Lass Deine Mutter momentan einfach in den Tag hinein leben (das tue ich nach einem Jahr noch..)soweit das möglich ist. Sie muß ihren Ablauf selbst bestimmen.
Und auch DIR würde ich jemanden wünschen, dem Du vertrauen kannst. Man braucht so jemanden. Ich weiss, wovon ich spreche,- mein Mann war mein einziger Vertrauer und mit ihm ist auch mein "einziger" Mensch in meinem Leben gegangen...Aber dieser anonyme Weg hier im KK bietet doch die Möglichkeit über Gefühle zu schreiben, die man sonst nicht äußern würde.
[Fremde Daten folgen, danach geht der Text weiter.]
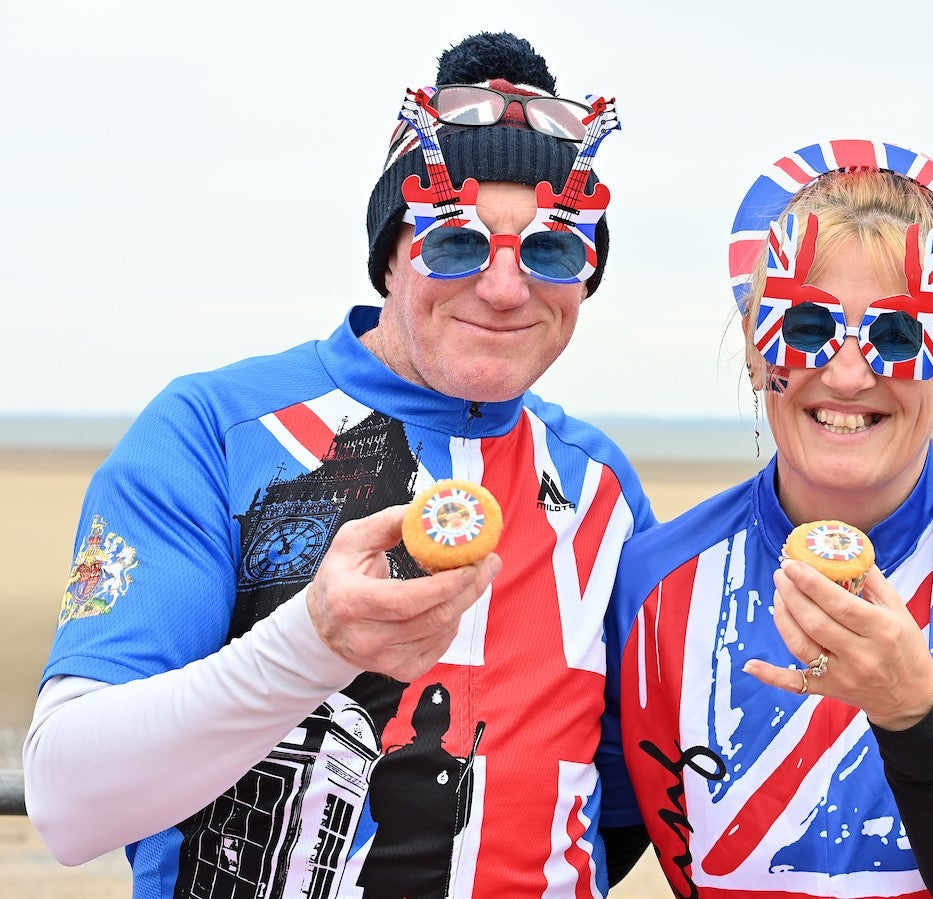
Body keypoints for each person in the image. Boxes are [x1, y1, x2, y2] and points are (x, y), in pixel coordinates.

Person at [25, 31, 654, 898]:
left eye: (548, 249)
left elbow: (620, 807)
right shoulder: (214, 430)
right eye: (457, 243)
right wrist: (308, 645)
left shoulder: (604, 490)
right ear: (393, 252)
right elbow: (65, 801)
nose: (506, 289)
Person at [599, 140, 933, 897]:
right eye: (807, 327)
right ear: (757, 349)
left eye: (896, 336)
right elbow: (567, 840)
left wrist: (914, 711)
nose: (848, 373)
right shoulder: (651, 584)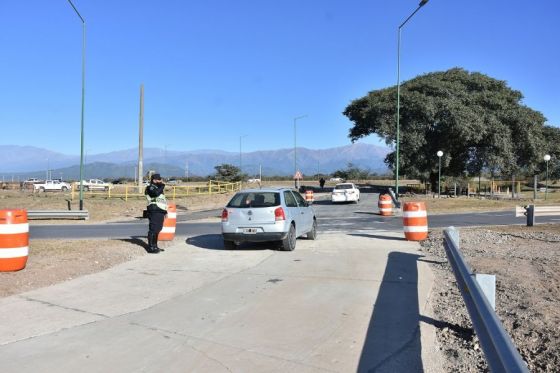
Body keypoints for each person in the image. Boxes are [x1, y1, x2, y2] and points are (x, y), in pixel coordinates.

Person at [145, 173, 168, 253]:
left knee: (158, 229)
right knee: (153, 229)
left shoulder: (159, 188)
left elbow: (162, 201)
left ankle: (155, 246)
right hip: (154, 210)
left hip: (160, 211)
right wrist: (162, 186)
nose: (160, 181)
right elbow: (154, 194)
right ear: (154, 180)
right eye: (159, 179)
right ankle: (151, 247)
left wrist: (165, 212)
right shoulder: (150, 187)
Du mußt auch ein wenig an Dich denken, Deine eigene Trauer verarbeiten, Dir nicht noch mehr aufhalsen und selbst erst mal mit dieser neuen Situation klarkommen. Ich sagte ja schon, es gibt für mich nur noch ganz wenige Menschen, mit denen ich es "aushalte",- alles Frauen, die durchaus ihr eigenes Familienleben haben, sich aber von Zeit zu Zeit ein paar Stunden nur für mich nehmen um sich ganz mit mir zu befassen.Und dann sprechen wir über meinen Mann und alte Zeiten,- obwohl auch das weh tut... Außerdem gibt es eine junge Frau, die mir im Laufe dieses Jahres eine gute Freundin geworden ist, und die ich hier im KK kennengelernt habe, die mir immer wieder ihr "Ohr" leiht, auch wenn ich noch so jammere. Sie hat mir in dieser Zeit sehr geholfen und manches Mal wäre ich in meiner Einsamkeit (trotz Einzelgänger sein) fast verzweifelt, wenn sie mich nicht mit ihren mails aufgefangen hätte.Ich habe ihr viel zu verdanken.
Lass auch Dir ein wenig Zeit, diese ganzen Belastungen zu verarbeiten. Ich drücke Dir ganz fest die Daumen für ein gutes Ergebnis bezgl Deiner Untersuchung. Ich kenne das, in dieser Gemütsverfassung sieht man nur noch SCHWARZ.